### Records from a data source
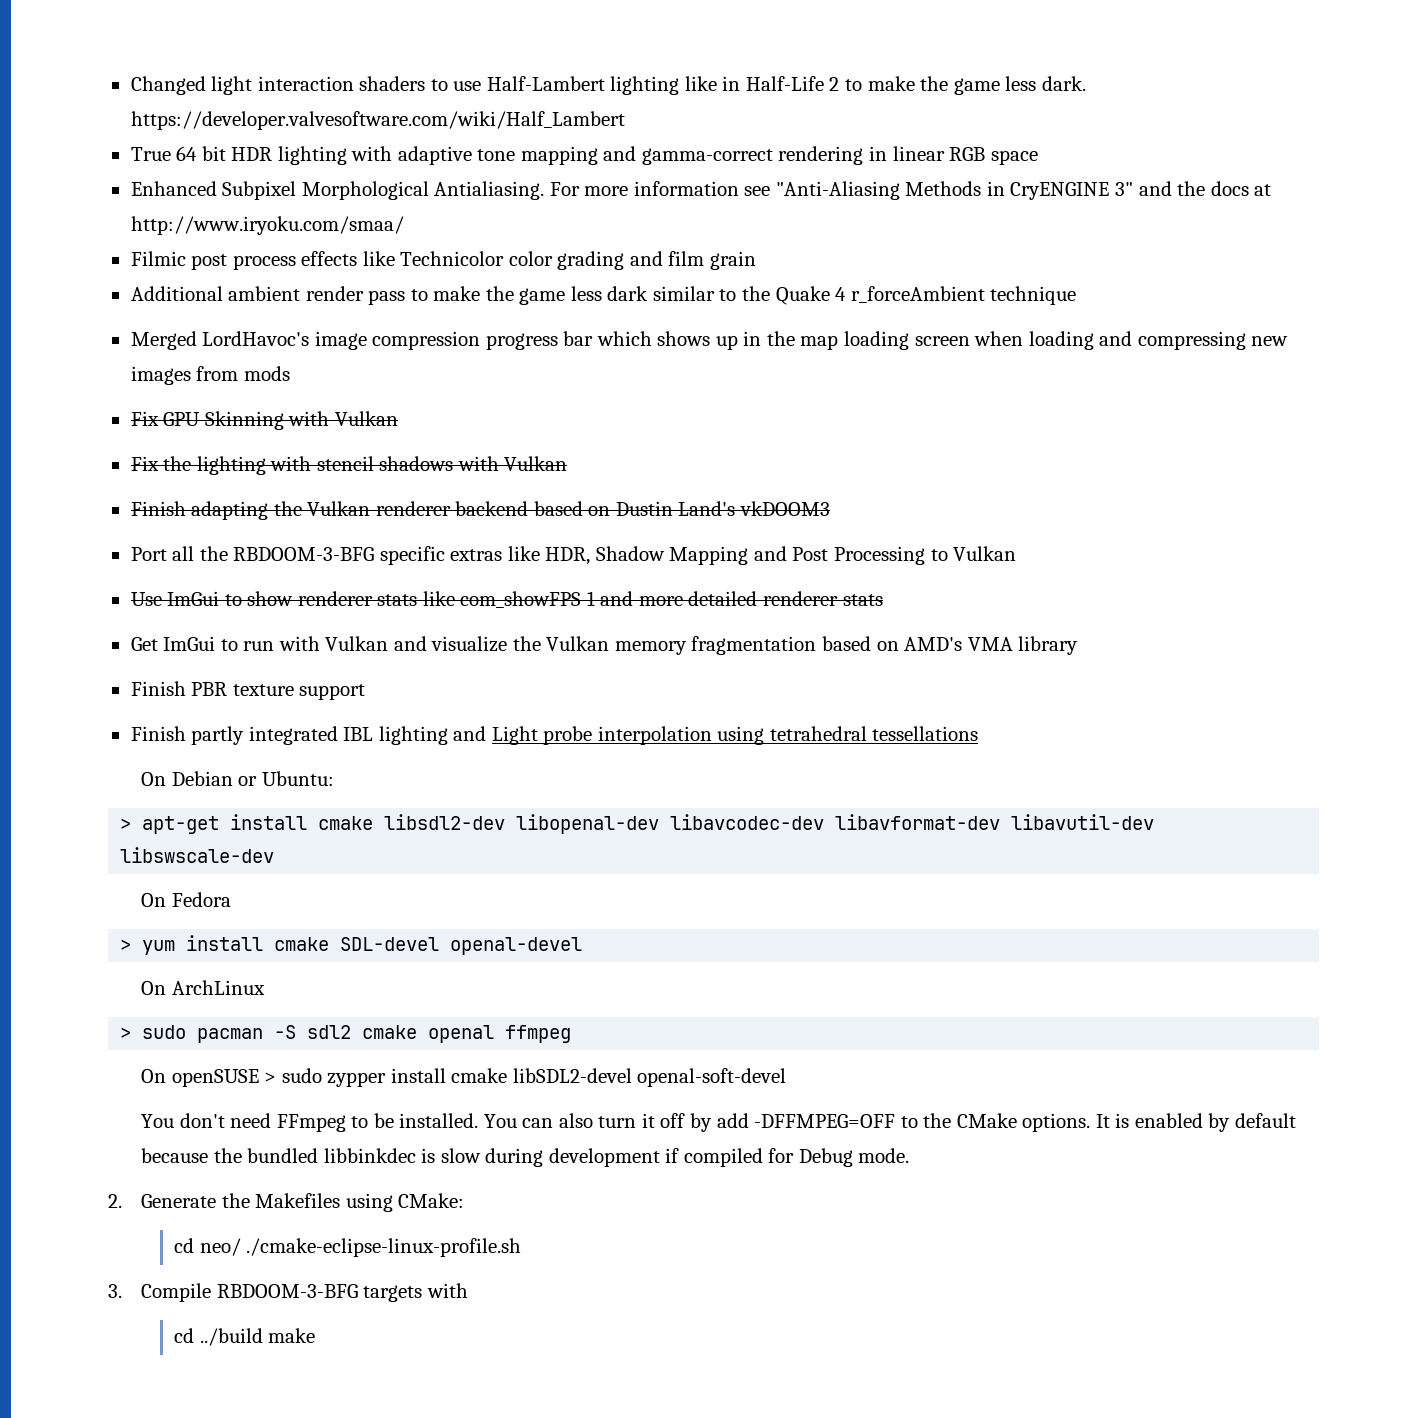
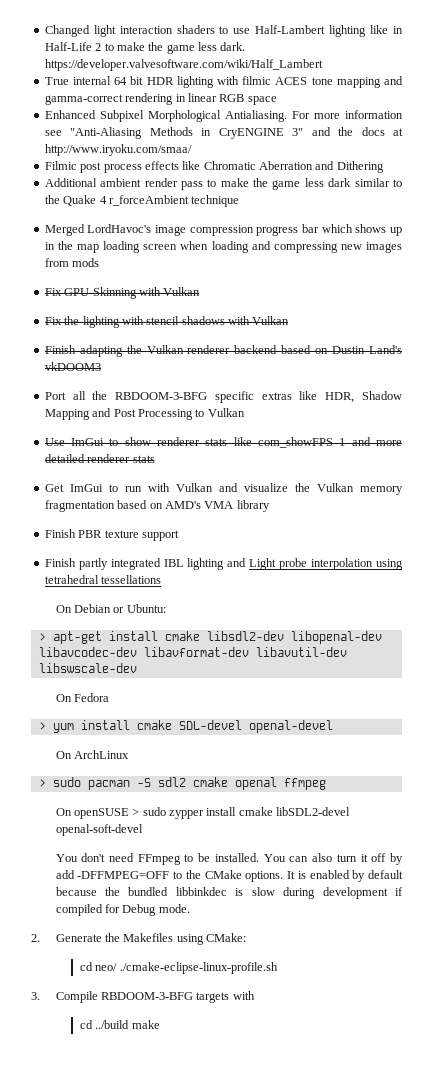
(171, 154) none -> [72,76,111,85] internal
[397,146,472,165] adaptive -> [242,76,308,85] filmic ACES
[400,251,756,270] Technicolor color grading and film grain -> [203,161,384,173] Chromatic Aberration and Dithering

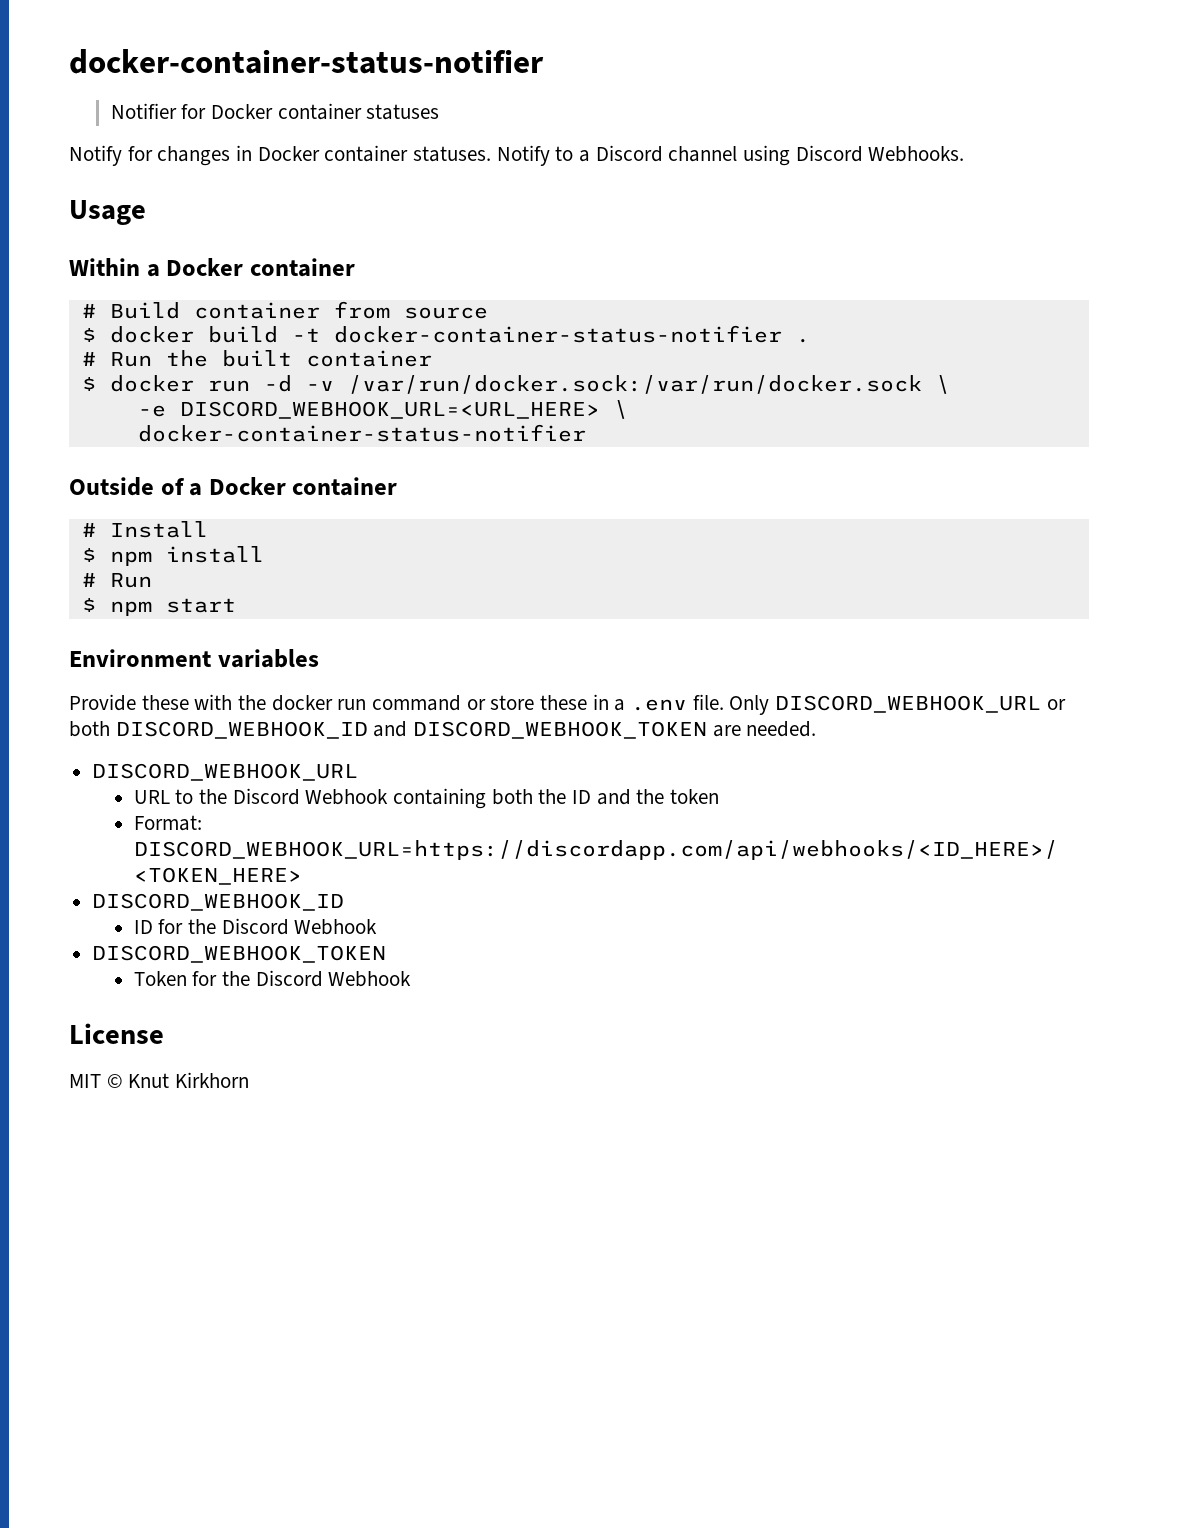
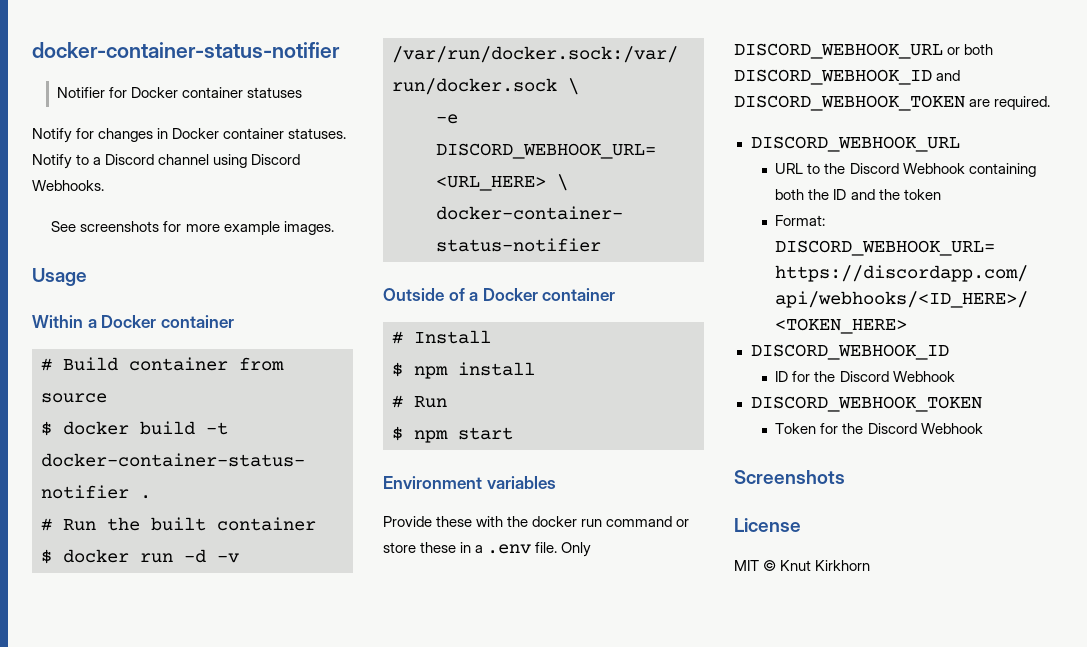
(965, 154) none -> [51,221,334,235] // See screenshots for more example images.
[746,721,817,737] needed. -> [994,96,1051,110] required.
(412, 979) none -> [734,470,845,484] // Screenshots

### TASK INSTRUCTIONS
Could you write out every line above exactly as it stands, with no images?

### ANSWER SECTION
(171, 154) none -> [72,76,111,85] internal
[397,146,472,165] adaptive -> [242,76,308,85] filmic ACES
[400,251,756,270] Technicolor color grading and film grain -> [203,161,384,173] Chromatic Aberration and Dithering

(965, 154) none -> [51,221,334,235] // See screenshots for more example images.
[746,721,817,737] needed. -> [994,96,1051,110] required.
(412, 979) none -> [734,470,845,484] // Screenshots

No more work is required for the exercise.